About this task - Each line below is to be copied out exactly, and none may be omitted.

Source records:
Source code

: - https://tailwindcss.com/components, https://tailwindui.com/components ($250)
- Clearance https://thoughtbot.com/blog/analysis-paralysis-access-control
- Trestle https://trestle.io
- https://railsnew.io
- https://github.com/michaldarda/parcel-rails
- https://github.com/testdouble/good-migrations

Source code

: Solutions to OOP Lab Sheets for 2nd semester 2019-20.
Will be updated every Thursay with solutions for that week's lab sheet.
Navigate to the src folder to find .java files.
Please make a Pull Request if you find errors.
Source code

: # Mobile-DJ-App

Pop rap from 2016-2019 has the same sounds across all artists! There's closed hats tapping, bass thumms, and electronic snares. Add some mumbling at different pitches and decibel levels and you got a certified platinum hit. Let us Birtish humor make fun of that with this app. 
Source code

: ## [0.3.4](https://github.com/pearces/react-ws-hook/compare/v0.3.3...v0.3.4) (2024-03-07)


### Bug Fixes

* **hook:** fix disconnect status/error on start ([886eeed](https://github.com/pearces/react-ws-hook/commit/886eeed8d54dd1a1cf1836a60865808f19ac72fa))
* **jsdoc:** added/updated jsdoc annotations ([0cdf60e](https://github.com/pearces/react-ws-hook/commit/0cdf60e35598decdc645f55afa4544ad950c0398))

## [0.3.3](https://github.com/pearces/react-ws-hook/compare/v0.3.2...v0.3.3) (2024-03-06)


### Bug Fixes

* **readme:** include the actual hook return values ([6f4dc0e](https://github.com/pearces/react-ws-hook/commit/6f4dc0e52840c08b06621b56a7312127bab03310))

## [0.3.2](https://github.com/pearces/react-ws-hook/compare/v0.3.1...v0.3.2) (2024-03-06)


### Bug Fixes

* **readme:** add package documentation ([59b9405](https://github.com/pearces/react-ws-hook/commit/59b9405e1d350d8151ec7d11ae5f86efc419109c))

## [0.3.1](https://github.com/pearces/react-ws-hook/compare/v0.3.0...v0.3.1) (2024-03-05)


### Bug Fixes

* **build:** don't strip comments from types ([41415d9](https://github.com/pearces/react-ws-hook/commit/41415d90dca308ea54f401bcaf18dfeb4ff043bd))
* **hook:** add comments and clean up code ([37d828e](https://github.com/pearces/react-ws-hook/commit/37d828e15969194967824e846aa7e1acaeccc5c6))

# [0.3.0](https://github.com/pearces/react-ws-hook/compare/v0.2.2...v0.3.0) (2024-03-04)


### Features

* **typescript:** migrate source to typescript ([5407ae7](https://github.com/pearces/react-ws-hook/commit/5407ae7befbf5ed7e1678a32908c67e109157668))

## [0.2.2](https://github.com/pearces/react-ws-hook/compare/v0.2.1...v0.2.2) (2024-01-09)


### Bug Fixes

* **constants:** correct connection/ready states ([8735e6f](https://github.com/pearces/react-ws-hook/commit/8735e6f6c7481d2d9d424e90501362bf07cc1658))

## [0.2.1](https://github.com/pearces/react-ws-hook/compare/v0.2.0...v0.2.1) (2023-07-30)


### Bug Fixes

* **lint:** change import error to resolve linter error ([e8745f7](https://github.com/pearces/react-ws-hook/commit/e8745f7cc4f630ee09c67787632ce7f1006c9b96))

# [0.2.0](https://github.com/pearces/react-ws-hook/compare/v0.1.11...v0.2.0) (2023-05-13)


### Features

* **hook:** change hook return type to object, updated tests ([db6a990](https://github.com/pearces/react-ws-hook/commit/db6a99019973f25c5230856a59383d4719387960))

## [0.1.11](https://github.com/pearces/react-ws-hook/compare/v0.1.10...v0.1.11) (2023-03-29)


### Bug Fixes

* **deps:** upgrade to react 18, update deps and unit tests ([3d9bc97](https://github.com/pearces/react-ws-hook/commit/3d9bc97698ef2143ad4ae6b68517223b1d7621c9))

Solved exercise -
Source code

: - https://tailwindcss.com/components, https://tailwindui.com/components ($250)
- Clearance https://thoughtbot.com/blog/analysis-paralysis-access-control
- Trestle https://trestle.io
- https://railsnew.io
- https://github.com/michaldarda/parcel-rails
- https://github.com/testdouble/good-migrations

Source code

: Solutions to OOP Lab Sheets for 2nd semester 2019-20.
Will be updated every Thursay with solutions for that week's lab sheet.
Navigate to the src folder to find .java files.
Please make a Pull Request if you find errors.
Source code

: # Mobile-DJ-App

Pop rap from 2016-2019 has the same sounds across all artists! There's closed hats tapping, bass thumms, and electronic snares. Add some mumbling at different pitches and decibel levels and you got a certified platinum hit. Let us Birtish humor make fun of that with this app. 
Source code

: ## [0.3.4](https://github.com/pearces/react-ws-hook/compare/v0.3.3...v0.3.4) (2024-03-07)


### Bug Fixes

* **hook:** fix disconnect status/error on start ([886eeed](https://github.com/pearces/react-ws-hook/commit/886eeed8d54dd1a1cf1836a60865808f19ac72fa))
* **jsdoc:** added/updated jsdoc annotations ([0cdf60e](https://github.com/pearces/react-ws-hook/commit/0cdf60e35598decdc645f55afa4544ad950c0398))

## [0.3.3](https://github.com/pearces/react-ws-hook/compare/v0.3.2...v0.3.3) (2024-03-06)


### Bug Fixes

* **readme:** include the actual hook return values ([6f4dc0e](https://github.com/pearces/react-ws-hook/commit/6f4dc0e52840c08b06621b56a7312127bab03310))

## [0.3.2](https://github.com/pearces/react-ws-hook/compare/v0.3.1...v0.3.2) (2024-03-06)


### Bug Fixes

* **readme:** add package documentation ([59b9405](https://github.com/pearces/react-ws-hook/commit/59b9405e1d350d8151ec7d11ae5f86efc419109c))

## [0.3.1](https://github.com/pearces/react-ws-hook/compare/v0.3.0...v0.3.1) (2024-03-05)


### Bug Fixes

* **build:** don't strip comments from types ([41415d9](https://github.com/pearces/react-ws-hook/commit/41415d90dca308ea54f401bcaf18dfeb4ff043bd))
* **hook:** add comments and clean up code ([37d828e](https://github.com/pearces/react-ws-hook/commit/37d828e15969194967824e846aa7e1acaeccc5c6))

# [0.3.0](https://github.com/pearces/react-ws-hook/compare/v0.2.2...v0.3.0) (2024-03-04)


### Features

* **typescript:** migrate source to typescript ([5407ae7](https://github.com/pearces/react-ws-hook/commit/5407ae7befbf5ed7e1678a32908c67e109157668))

## [0.2.2](https://github.com/pearces/react-ws-hook/compare/v0.2.1...v0.2.2) (2024-01-09)


### Bug Fixes

* **constants:** correct connection/ready states ([8735e6f](https://github.com/pearces/react-ws-hook/commit/8735e6f6c7481d2d9d424e90501362bf07cc1658))

## [0.2.1](https://github.com/pearces/react-ws-hook/compare/v0.2.0...v0.2.1) (2023-07-30)


### Bug Fixes

* **lint:** change import error to resolve linter error ([e8745f7](https://github.com/pearces/react-ws-hook/commit/e8745f7cc4f630ee09c67787632ce7f1006c9b96))

# [0.2.0](https://github.com/pearces/react-ws-hook/compare/v0.1.11...v0.2.0) (2023-05-13)


### Features

* **hook:** change hook return type to object, updated tests ([db6a990](https://github.com/pearces/react-ws-hook/commit/db6a99019973f25c5230856a59383d4719387960))

## [0.1.11](https://github.com/pearces/react-ws-hook/compare/v0.1.10...v0.1.11) (2023-03-29)


### Bug Fixes

* **deps:** upgrade to react 18, update deps and unit tests ([3d9bc97](https://github.com/pearces/react-ws-hook/commit/3d9bc97698ef2143ad4ae6b68517223b1d7621c9))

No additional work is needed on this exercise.